A decisionmaker is said to exhibit bounded rationality when he or she violates some commonly accepted precept of rational behavior but nevertheless acts in a manner consistent with the pursuit of an appropriate set of goals or objectives. This definition is, of course, not entirely satisfactory, in that it specifies neither the precept being violated nor conditions under which a set of goals may be considered appropriate. But the concept of bounded rationality has always been somewhat ill defined in just these respects.

Some examples may help clarify these ideas. When the precept being violated is to “buy footwear that fits one's feet” (an admonition that will no doubt find wide acceptance), the consumer's action might be to purchase a pair of shoes that is instead one-half size too large. This behavior would be considered boundedly rational if the shoes being purchased were needed for a wedding this afternoon, and if a perfectly-fitting pair could be obtained for certain only by visiting each of ten geographically dispersed shoe shops. In this instance, thinking of the decisionmaker simply as an optimizer of comfort would lead to puzzlement at his or her selection, but the purchase of poorly fitting shoes looks reasonable enough when the consumer's limited knowledge of the retail environment is considered.

Alternatively, when the precept being violated is to “draw electoral boundaries in such a way as to equalize the populations within the voting districts created,” the planner's action might be to try to ensure merely that no two populations differ by more than one percent. This behavior would be considered boundedly rational if the costs of computing an acceptable boundary configuration were to increase with the level of accuracy required because it would then be appropriate to tolerate small inequalities in district populations to save significant computational costs.

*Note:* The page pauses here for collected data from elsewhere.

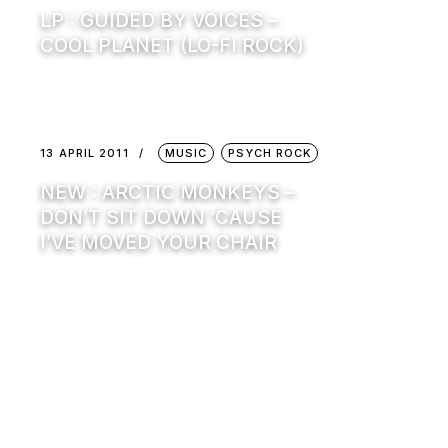
LP : GUIDED BY VOICES –
COOL PLANET (LO-FI ROCK)
13 APRIL 2011
MUSIC
PSYCH ROCK
NEW : ARCTIC MONKEYS –
DON’T SIT DOWN ‘CAUSE
I’VE MOVED YOUR CHAIR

In each of the two previous examples, an action that is undoubtedly suboptimal in a certain narrowly defined choice problem (among pairs of shoes or electoral partitions) can be “rationalized” by considering the totality of the decision-making environment. In the first case, purchasing a pair of shoes that is one-half size too large does not appear inappropriate given the consumer's time constraint and his or her ignorance of exactly where a better-fitting pair can be found. Similarly, creating voting districts with populations that are approximately but not exactly equal seems sensible given that improving the partitioning could be computationally expensive. This general phenomenon—that boundedly rational behavior can be made to look fully rational by broadening the scope of the choice problem to which it is seen as a response—has led some commentators to suggest that models of optimal decision making are adequate for social scientific purposes as long as the environment in which an agent chooses is always described “comprehensively.” But even if this is true in principle (which is by no means obvious), for the claim to have any practical significance, we must be willing both to declare a particular description of the agent's environment to be comprehensive and to commit to a new, more general rationality precept such as, in the electoral partition example, to “minimize one thousand times the maximum absolute difference between district populations in percentage terms minus the cost of computation in dollars.” If the planner fails to consistently obey any rule of this sort, or if repeated broadenings of scope are needed to preserve the appearance of optimal decision making, a good case can be made for restricting attention to the simple problem of creating voting districts (without reference to computational costs) and for imagining the planner to be boundedly rational.